Syamsuir (36), ketua RT di bagian hilir desa yang pro perusahaan mengaku bahwa ada untungnya perusahaan mengambil hutannya. Setidaknya keuntungan itu berupa kegiatan pembangunan seperti semenisasi jalan, pembangunan ruang sekolah dan sebagainya. Ditanya soal bantuan yang terpusat di bagian hilir desa, Syamsuir menyanggahnya.
“Gorong-gorong juga sampai di hulu ini juga. Kalau dulu mau bikin jembatan biasanya minta ke masyarakat. Sekarang bisalah minta ke perusahaan. Adanya aksi LSM juga membantu masyarakat untuk menekan perusahaan. Tapi sekarang ini ndak ada lagi LSM,” katanya.
Meski dikatakannya perusahaan berbaik hati, namun Syamsuir kini masih dipusingkan dengan proposal permintaan bantuan bagi kelompok nelayannya yang belum ditanggapi perusahaan. “Bapak bisa bantu untuk menanyakannya ke perusahaan?,” tanyanya kepada Mongabay.

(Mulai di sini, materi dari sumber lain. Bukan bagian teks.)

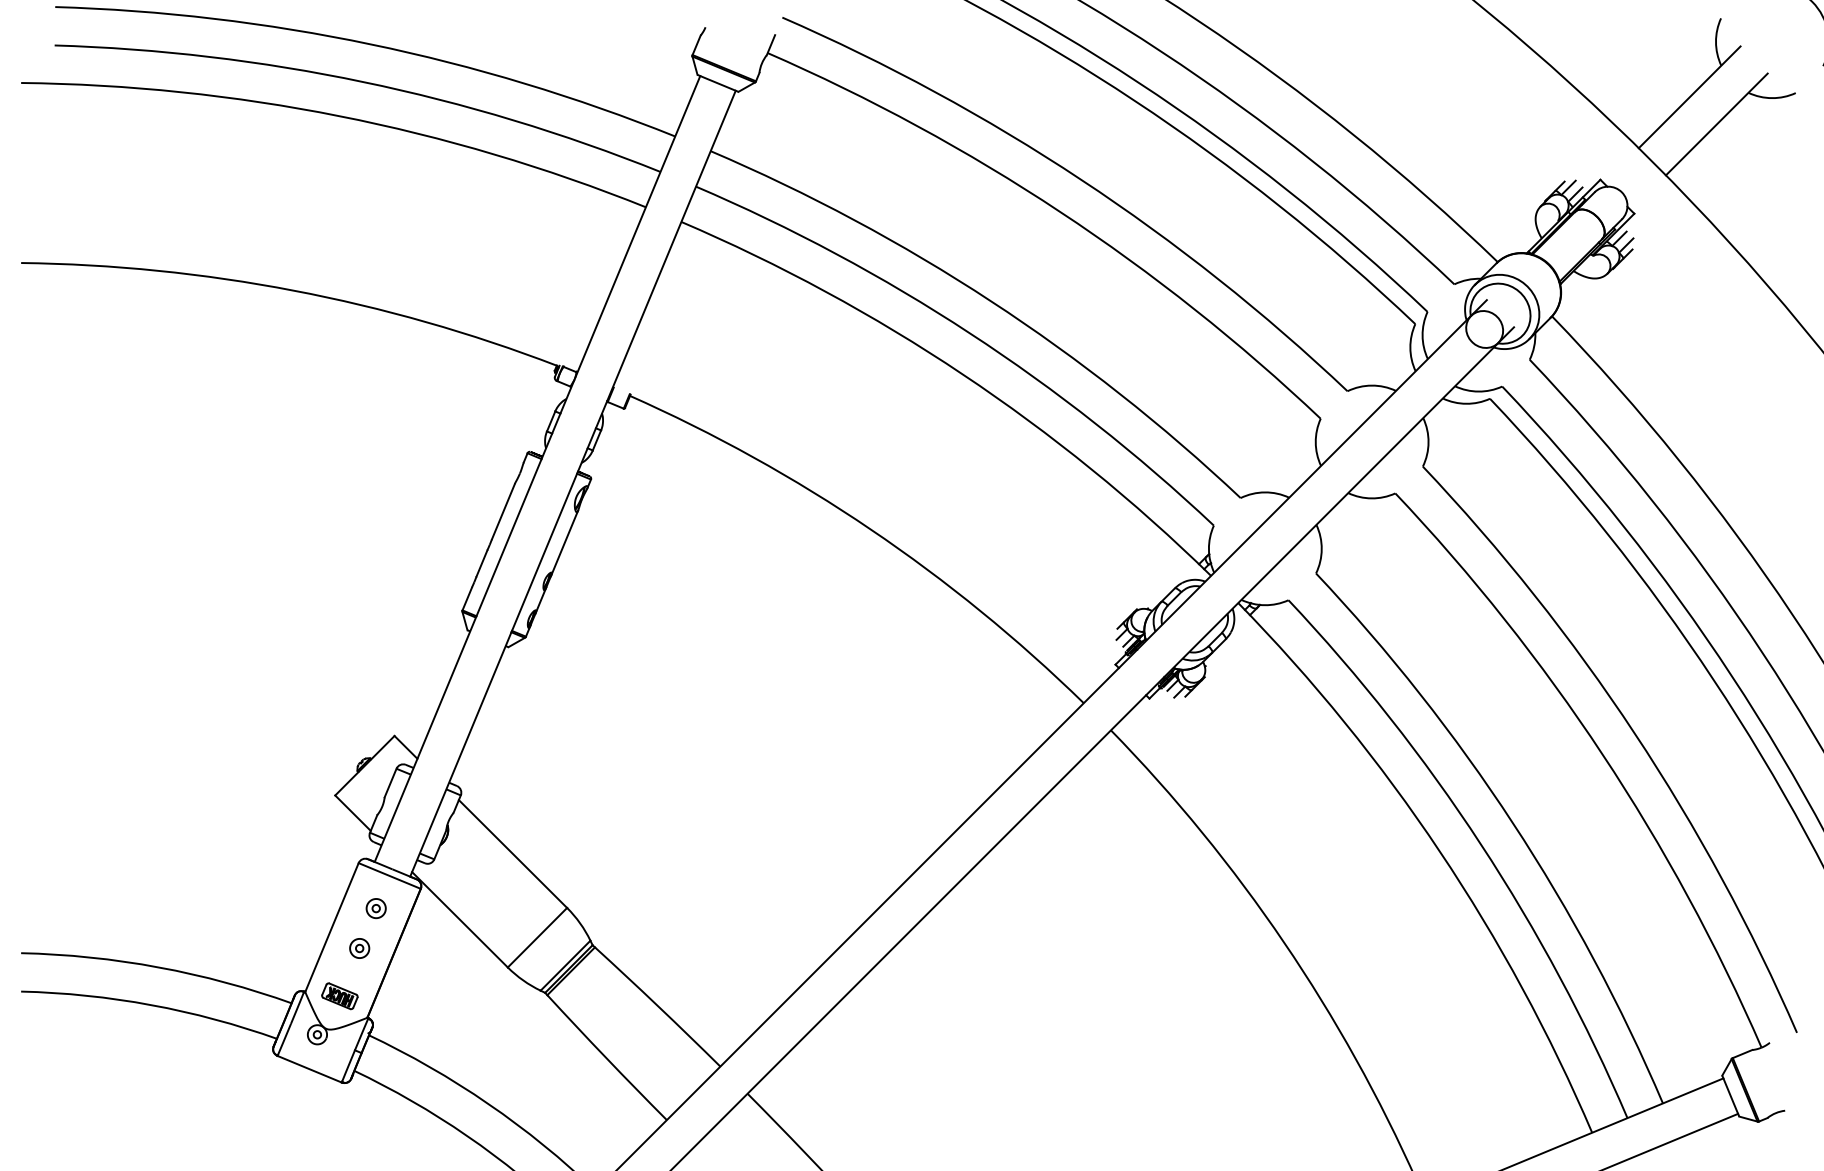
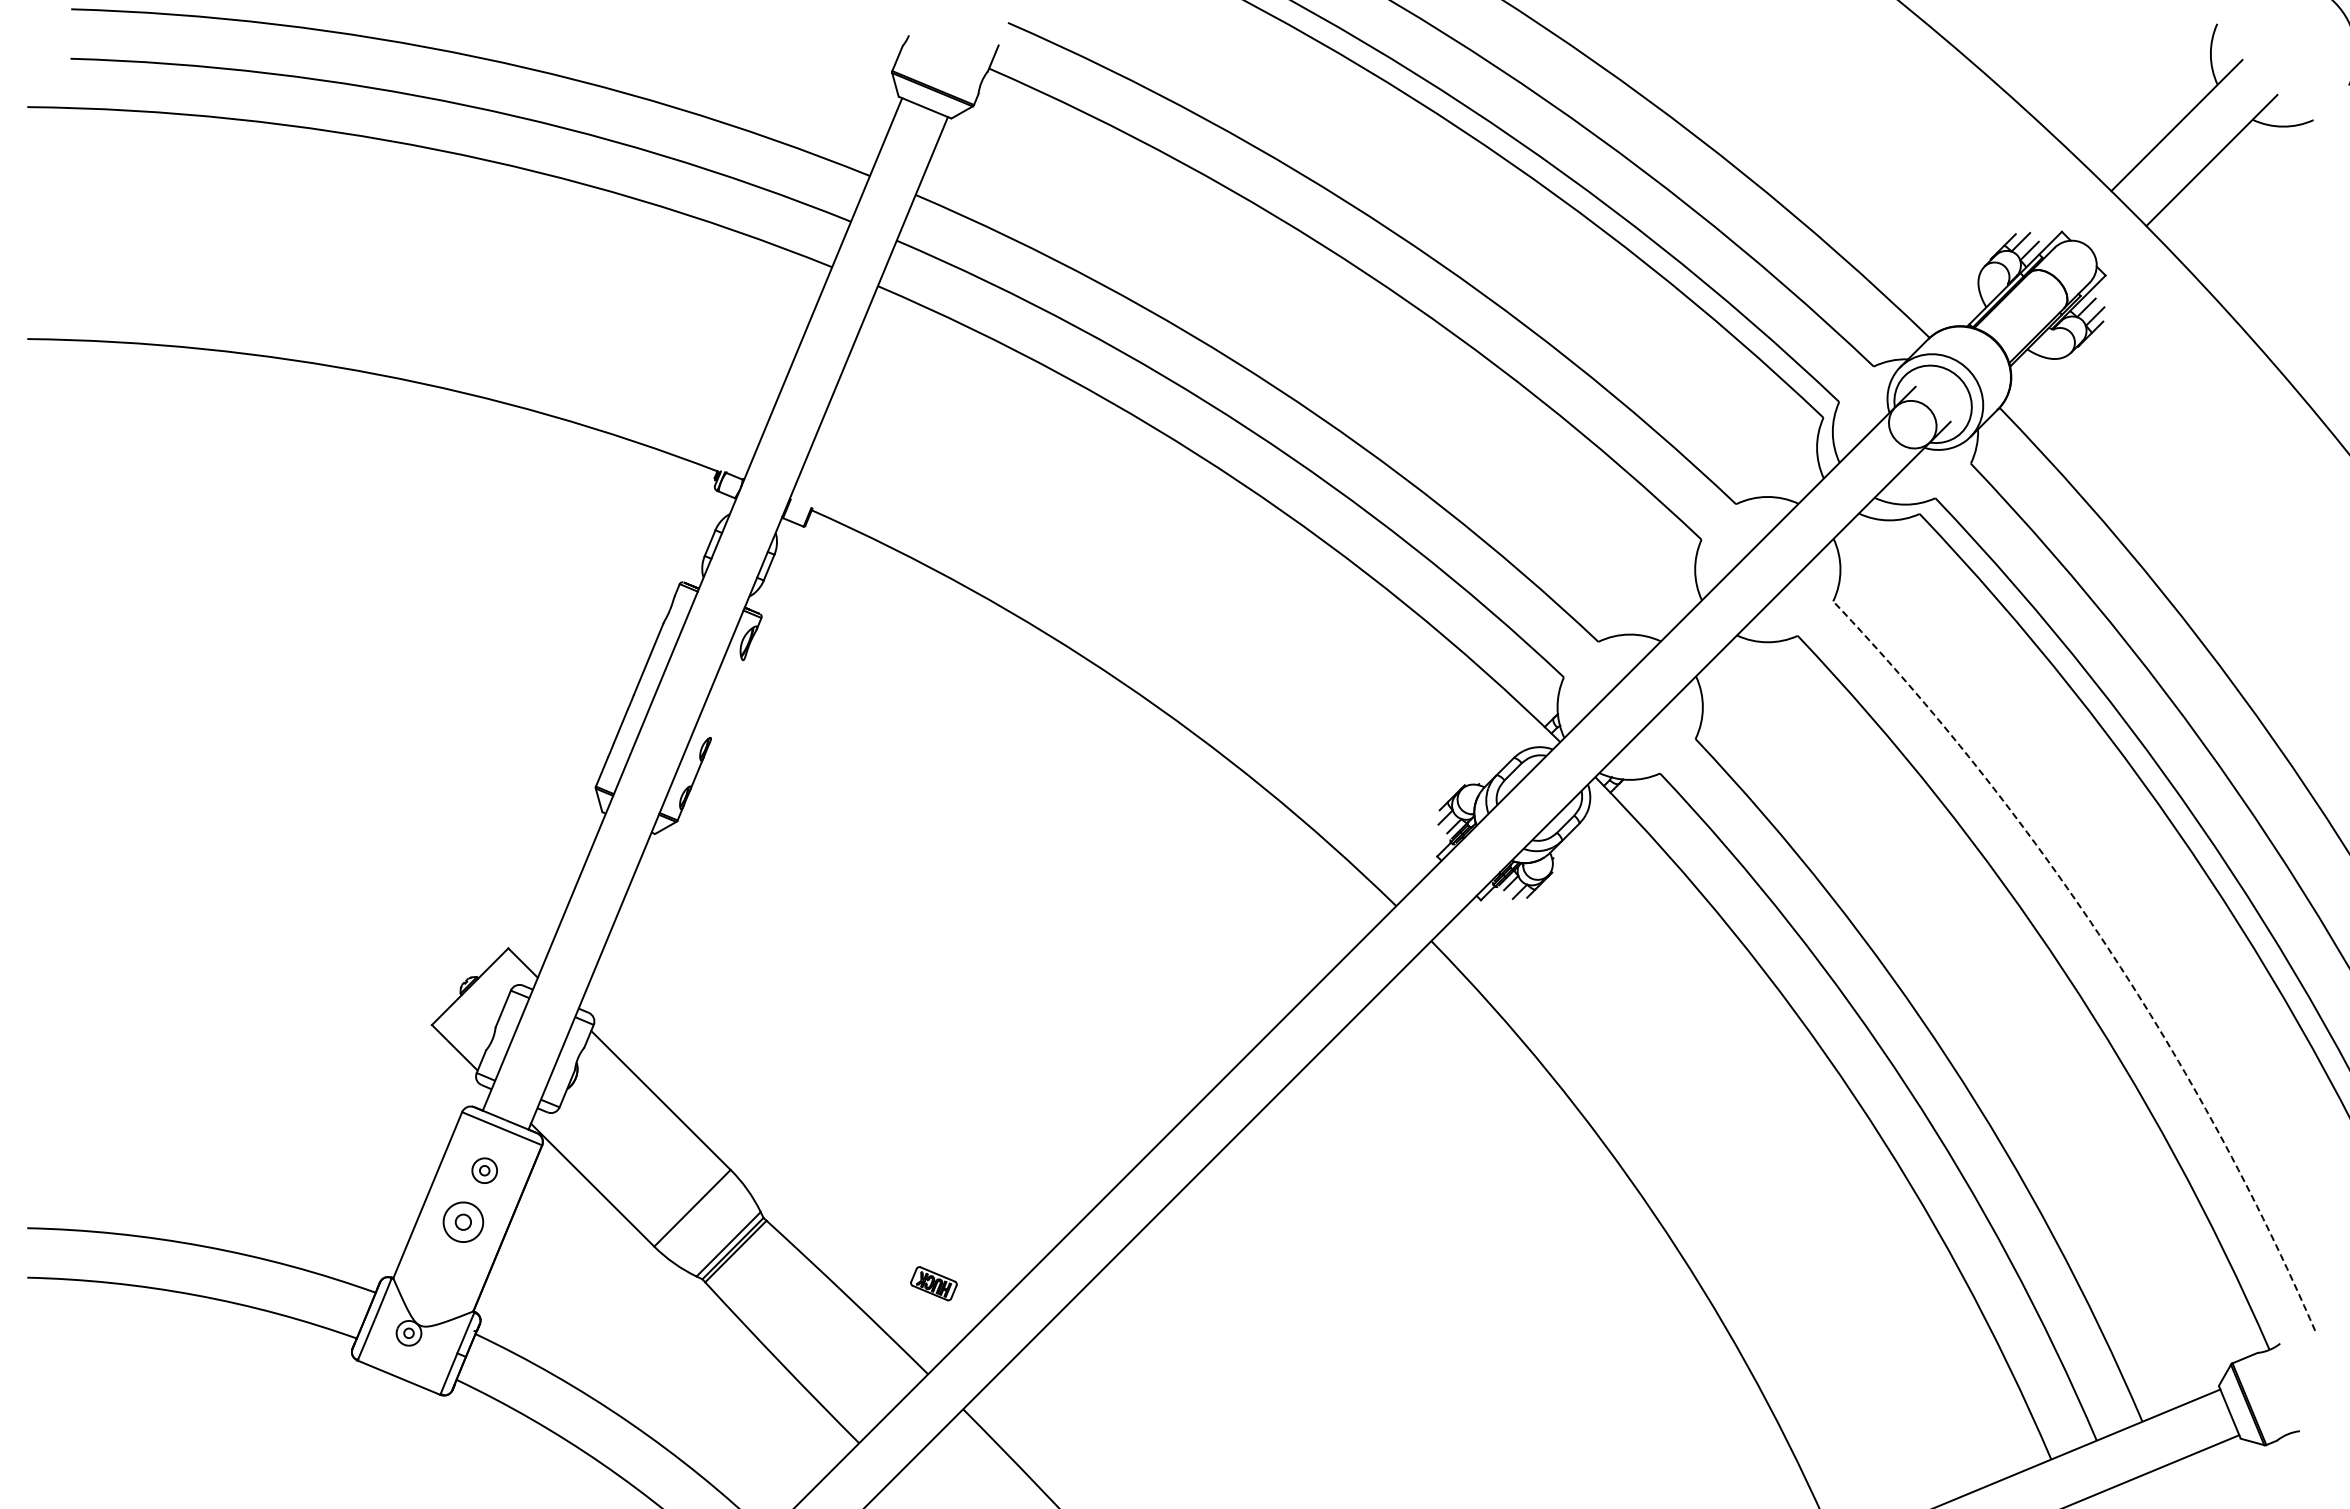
line: (563, 543) -> (726, 700), removed
arc: (1635, 733) -> (2106, 945), solid -> dashed
part: (359, 947) -> (463, 1221), size x1.6
part: (339, 996) -> (933, 1283), moved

Keuntungan juga dirasakan Lurah Teluk Meranti, Hasan yang masih memendam marah terhadap LSM, terutama Greenpeace. Menurut dia, kehadiran Greenpeace telah memecah masyarakat menjadi dua kelompok, yang mendukung penyerahan hutan kepada perusahaan dan yang mempertahankan hutan. “Saya mendukung kehadiran perusahaan. Hasan sendiri mengaku mendukung kehadiran perusahaan di desanya. “Alhamdulillah masih dibikinkan karet oleh RAPP,” kata Hasan kepada Mongabay Indonesia di rumahnya.